Please include in main drupal/openid 7.x tree - or let me know if anything about the above is not correct or confusing, etc.
| Attachment | Size | Status | Test result | Operations |
|---|---|---|---|---|
| openid-link-meta-parsing-6.x.patch | 2.28 KB | Idle | FAILED: [[SimpleTest]]: [MySQL] Unable to apply patch openid-link-meta-parsing-6.x.patch. | View details | Re-test |
| openid-link-meta-parsing-7.x.patch | 2.29 KB | Idle | Failed: 11853 passes, 0 fails, 53 exceptions | View details | Re-test |
Comments
#1
#2
The last submitted patch failed testing.
#3
Would it be better to parse the page using DOMDocument::loadHTML() and then find the elements by traversing the DOM tree? Parsing HTML using regular expressions is generally not as easy as it may seem.
#4
is the 6.x version failing because the patch is marked as applying to 7? Just tried it on the current DRUPAL-6 & it applies properly.
#5
Just tried applying vs. HEAD, and it goes smoothly. All tests are passing for me, with 0 exceptions. Perhaps something elsewhere in the codebase was causing the exceptions when this was tested in June?
#6
The last submitted patch failed testing.
#7
openid-link-meta-parsing-6.x.patch queued for re-testing.
#8
This patch uses DOMDocument::loadHTML() for parsing the HTML. Parsing HTML using regular expressions is generally a bad idea.
#9
Reroll.
#10
The problem with the first drupal 6.x patch is that the source file name is incorrect. Applying the hereby attached patch should work correctly and fix problems with the community id openid link provided.
#11
The last submitted patch, openid-link-meta-parsing-6.x.patch, failed testing.
#12
The patch I just uploaded shouldn't be tested against the latest revision from CVS. So I'm not surprised it doesn't pass. It's a drupal 6 patch, HEAD is drupal 7. I created a new issue for the 6.x branch: http://drupal.org/node/865098
#13
For now the D7 patch in #9 is the one up for review.
#14
#9: openid-parse-html-2.patch queued for re-testing.
#15
No progress after 2010? D7 and D6 without this patch still fail on my CommunityID provider
#16
Rolled new patch with git. Applies to D7 and D8.
#17
#18
+++ b/core/modules/openid/openid.inc@@ -371,24 +371,32 @@ function _openid_nonce() {
+ foreach ($html_element->head->link as $link) {
...
+ foreach ($html_element->head->meta as $meta) {
If the DOM unexpectedly does not contain a HEAD or LINK tags, this will trigger notices. Let's add a !empty() condition here before attempting to iterate.

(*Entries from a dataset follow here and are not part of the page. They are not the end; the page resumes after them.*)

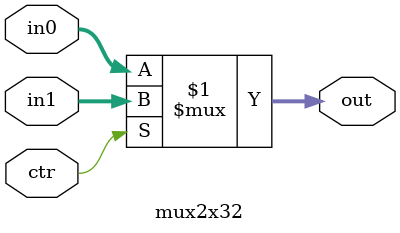
<source format=v>
/*
该模块为32位2选1选择器
输入有 in0, in1(32位 待选数据); ctr(1位 选择信号)
输出有 out(32位 选择的数据)
*/
module mux2x32(in0, in1, ctr, out);
input [31:0] in1, in0;
input ctr;
output [31:0] out;
assign out = ctr?in1:in0;
endmodule
</source>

+++ b/core/modules/openid/openid.inc@@ -371,24 +371,32 @@ function _openid_nonce() {
+ if (preg_match('/(\s|^)' . $rel . '(\s|$)/i', $link['rel'])) {
+ return trim($link['href']);
Missing preg_quote() to $rel. Note that the second argument to it should always be specified ('/' in this case).
For the actual regex, I believe you rather want:
@^(?:\s*)?([rel])(?:\s*)?$@/i
Lastly, I'd rather return the more explicit $matches[1].
9 days to next Drupal core point release.
#19
Good point. I added an isset() (it seems that empty() checks for text content inside the element).
No (if I understand you correctly). The rel attribute may contain a space-separated list of link types (see the HTML5 spec), so if rel is e.g. "foo", it should match <link rel="foo bar">. That is not supported by your pattern, right? But I did add the
?:.I'm not sure what you mean? The regexp operates on the rel attribute, but we return the href attribute. The only $matches[1] that appear in the patch is the old code that is removed.
#20
Thanks for clarifying and adjusting!
Looks ready to fly for me.
#21
Committed/pushed to 8.x.
Moving to CNR against Drupal 7 since there's already a patch. Reports above suggest this is a bug rather than a task.